* **Available records**
------------------------------

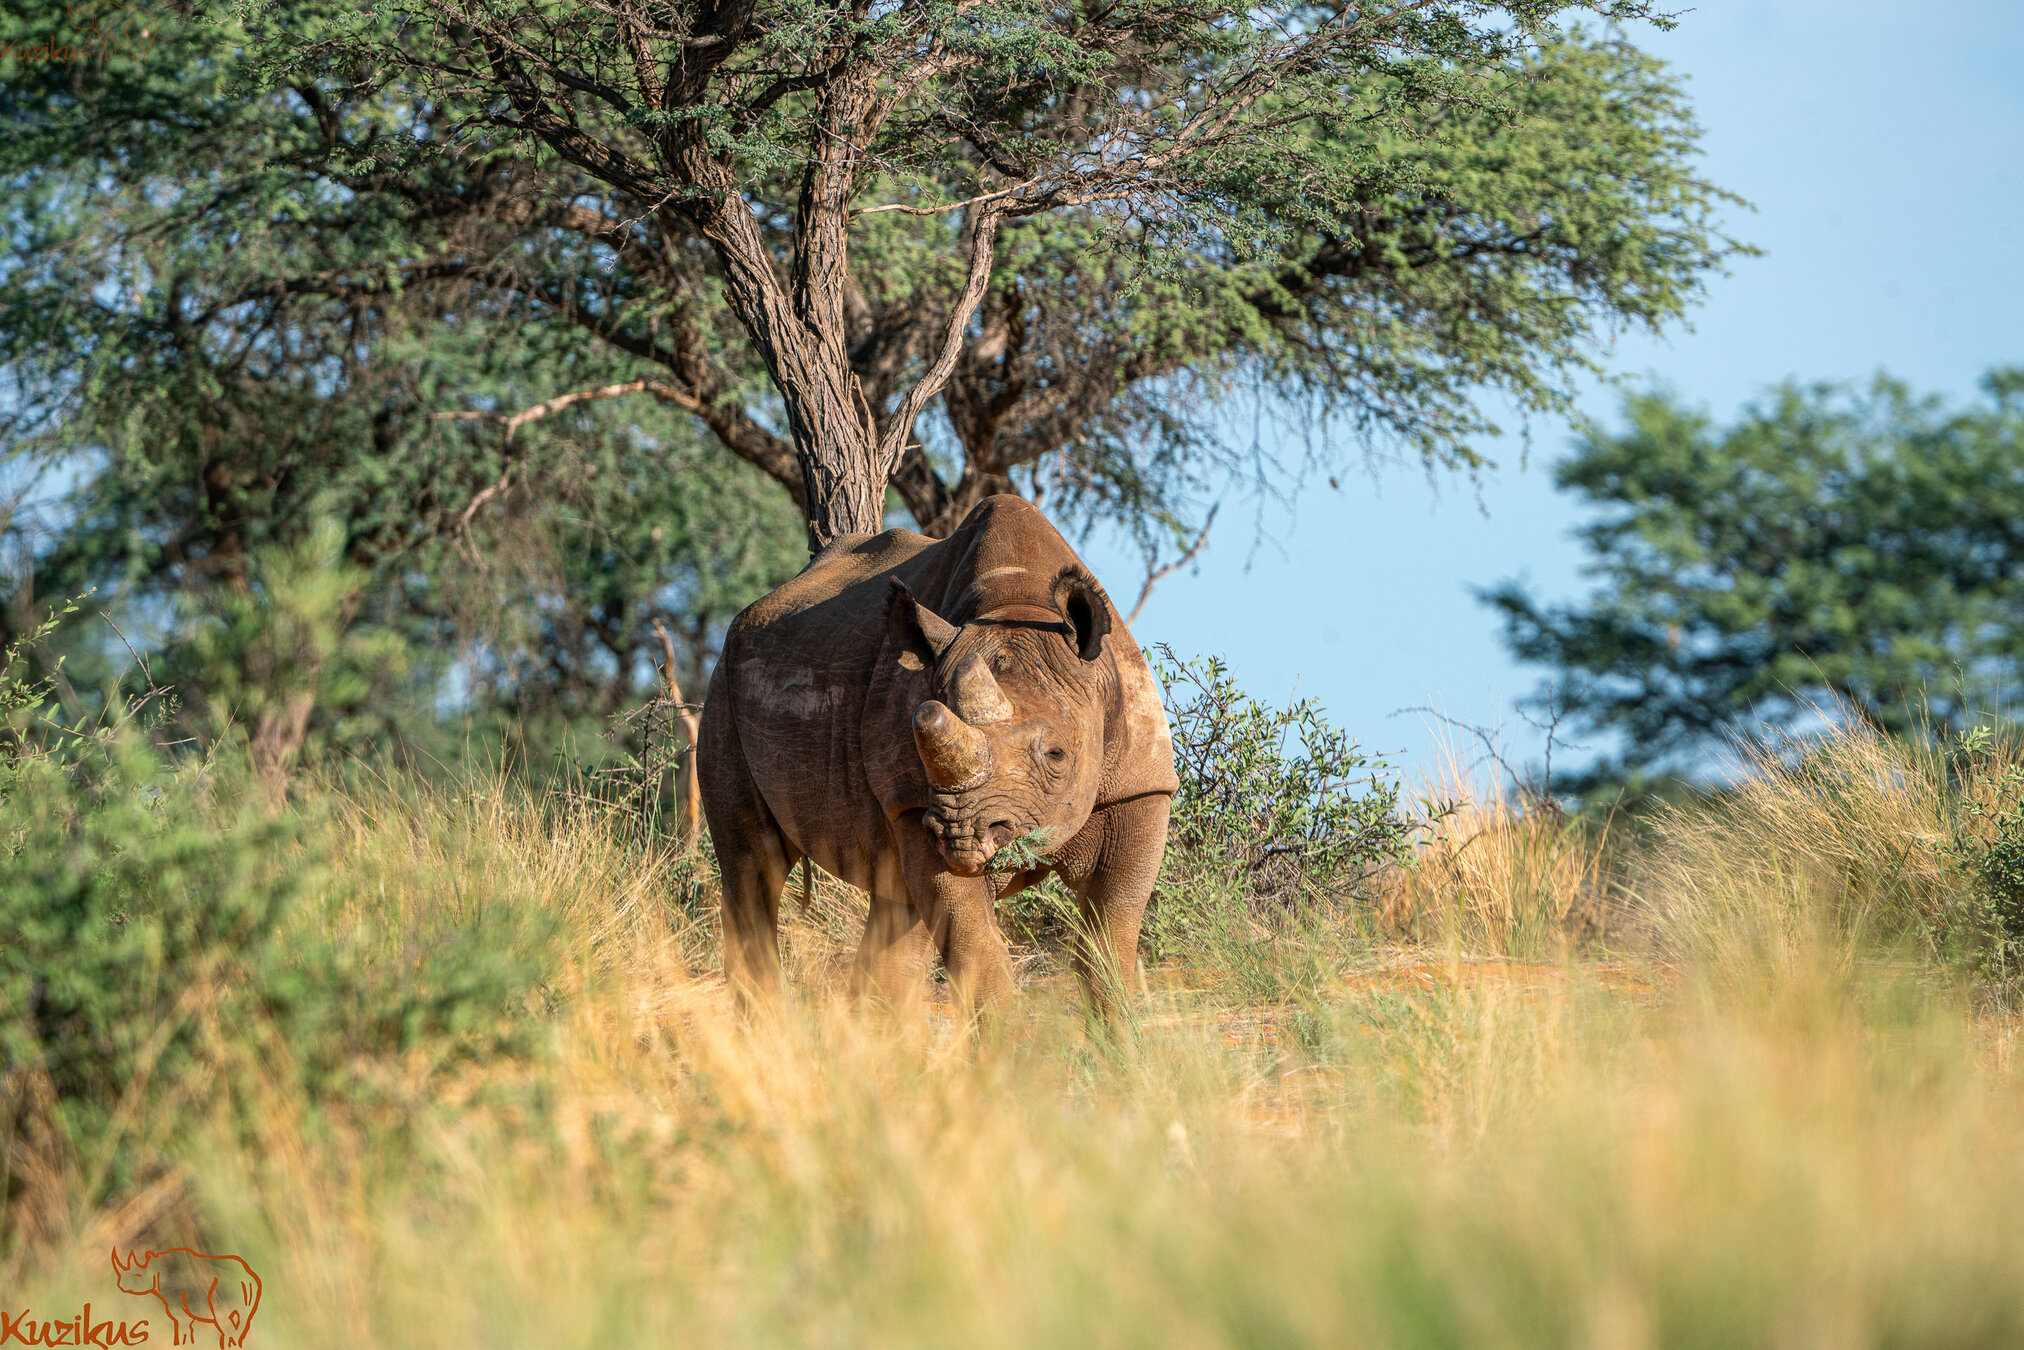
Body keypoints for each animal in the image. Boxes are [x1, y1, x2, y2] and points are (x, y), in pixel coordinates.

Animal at [698, 495, 1177, 1018]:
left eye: (1056, 755)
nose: (961, 836)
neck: (1019, 604)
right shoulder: (914, 803)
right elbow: (977, 950)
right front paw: (1008, 1044)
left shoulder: (1140, 786)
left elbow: (1110, 940)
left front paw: (1123, 1037)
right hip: (724, 684)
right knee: (753, 866)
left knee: (892, 907)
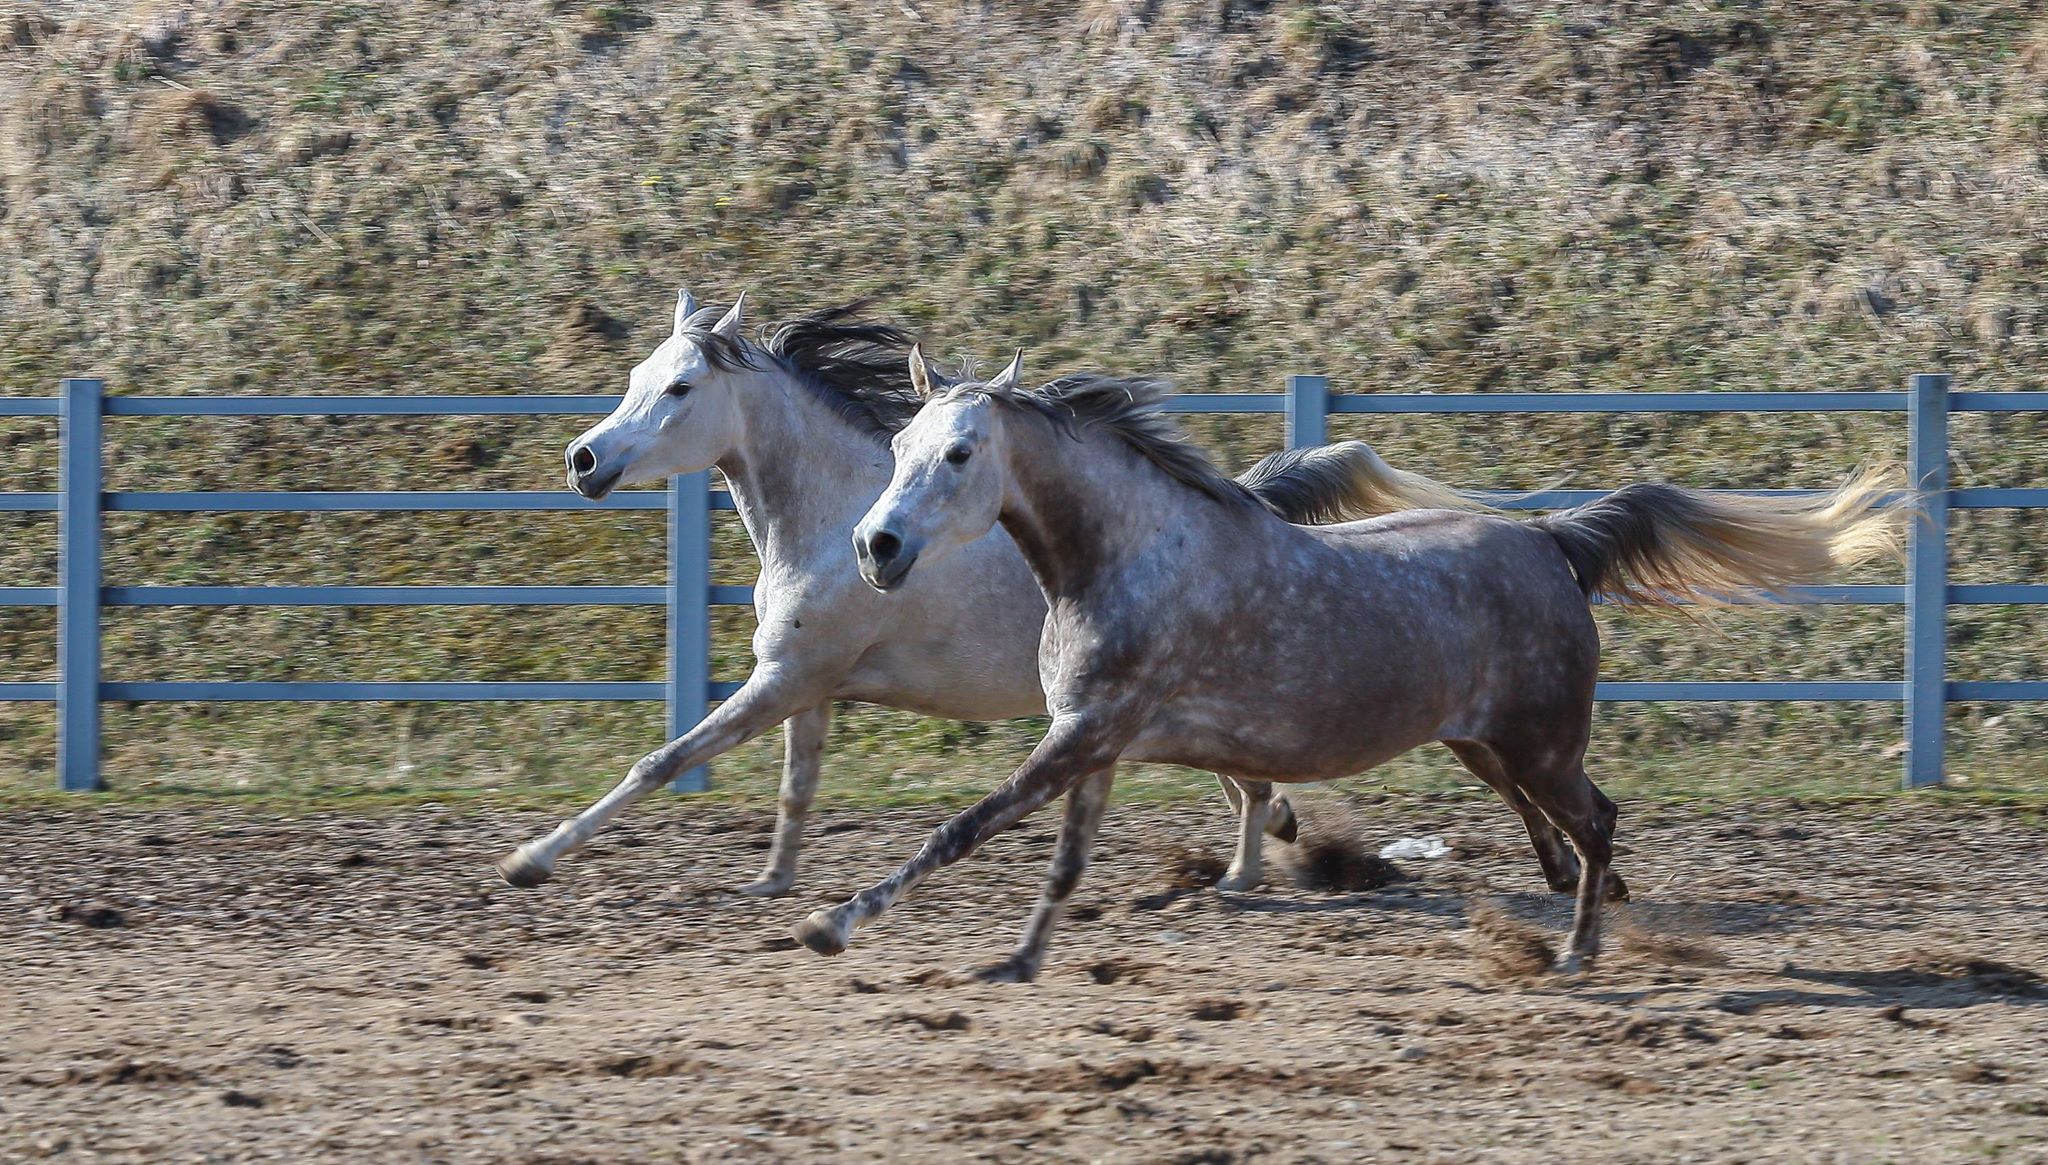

------------------------------

* **Assignment**
Because the pictures are not wanted, retype only the text of every record, exactly as given.

* **Exercise result**
Body keypoints for each animal in the image. Boxes are [x1, y1, x2, y2] and points are (x, y), in pixel coordinates.

Animal at [698, 495, 1177, 1018]:
left eye: (1056, 755)
nose: (961, 836)
neck: (1019, 604)
right shoulder: (914, 803)
right elbow: (977, 950)
right front paw: (1008, 1044)
left shoulder: (1140, 786)
left elbow: (1110, 940)
left front paw: (1123, 1037)
right hip: (724, 684)
right knee: (753, 866)
left knee: (892, 907)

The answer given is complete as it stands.